If you celebrate at 1:59 today, you get more accuracy than July 22 can provide. I also liked Ryan North's take on the matter: http://www.qwantz.com/index.php?comic=955


Thanks, that was a great comic.


With that interpretation 14/3 is 4.(6) or using 3/14 just 0.2(142857) and both are way off. But if we stop taking the date more or less as it but allow (arbitrary) computations on the components, we probably can get even closer than 22/7.


My comment was mostly in jest but I was indeed comparing two different interpretations 3/14 to mean 3.14 and 22/7 to mean the fraction. If anything the fraction interpretation seems more natural to me because of the forward slash.

I'm curious how we could get closer than 22/7. With two numbers and a single operation (the slash) what would you do to get closer? 22/7 seems hard to beat.



A phenomenally accurate fraction for pi is 355/113. It's hard to see how to get that to be interpreted as a date, though.


That's because he happened to use a slash instead of a dot or comma. July 22nd is Pi Approximation Day.


This is a great article.

It is incredibly hard to take a difficult mathmatical concept and break it down into pieces that normal people can understand.

This author did a fantastic job of that.


I had somehow never made the connection that the gravitational inverse square law has the same physical explanation as visible light fall-off [1] -- energy being distributed over a larger area with increasing distance from a point source (with which I'm intimately familiar from computer graphics and vision).

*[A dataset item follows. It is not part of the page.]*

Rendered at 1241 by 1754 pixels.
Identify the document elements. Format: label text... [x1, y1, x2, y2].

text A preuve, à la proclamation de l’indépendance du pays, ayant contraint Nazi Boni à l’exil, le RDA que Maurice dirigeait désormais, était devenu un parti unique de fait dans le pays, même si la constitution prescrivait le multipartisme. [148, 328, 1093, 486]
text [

Does anyone with a physics background know: is there any evidence of absorption, reflection, or occlusion of gravitational energy in the same way that we experience with light (and sound)?

[1] http://hyperphysics.phy-astr.gsu.edu/hbase/forces/isq.html


Not really. The big difference between electro-magnetism and gravity is, that you have positive and negative charge for EM and only positive charge for gravity. So you can not shield gravity, because the shielding can only add to the gravitational force, not subtract from it. A gravity occlusion in a similar way as most things are opaque does therefore not exist.

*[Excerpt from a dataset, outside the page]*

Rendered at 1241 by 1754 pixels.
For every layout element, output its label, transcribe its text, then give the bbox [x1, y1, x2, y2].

Reflection is tied to the electric properties of the reflecting material. [1] So there is no electric field in a conductor, otherwise the electrons would move around until there is no longer a electric field. This means that the field on the surface has also to be zero. So if a electro magnetic wave, light, hits the conductor it has to be reflected, since the energy has to go somewhere and it can not enter the conductor.

Refraction of gravitational waves, well that could be interesting. [2] In non-conductors a passing EM wave induces a EM field in the material, so called polarization. [3] This can be traced back to the large wave length of light compared to the length scale in the crystal lattice. It could well be, that you could generate interference patterns of gravitational waves, if the gravitational waves would pass through a similar arrangement of point masses. ( But this would likely need hundreds of stars aligned on scales much smaller than a light second. )

[1] I am not sure, if the following is fully general. But it covers at least metal mirrors.

[2] I am basing my reasoning on a formal analogy between linearized gravity and the Poisson equation, it may be that it would turn out that refraction can not exist via a more subtle argument, like any such device would collapse into a black hole or something.

[3] https://en.wikipedia.org/wiki/Polarization_density


Thanks for the explanation! I've spent so long using the aforelinked diagrams to visualize how much light falls onto a surface that thinking about gravity that way brought up a few bizarre possibilities. Thanks for clearing things up -- much appreciated.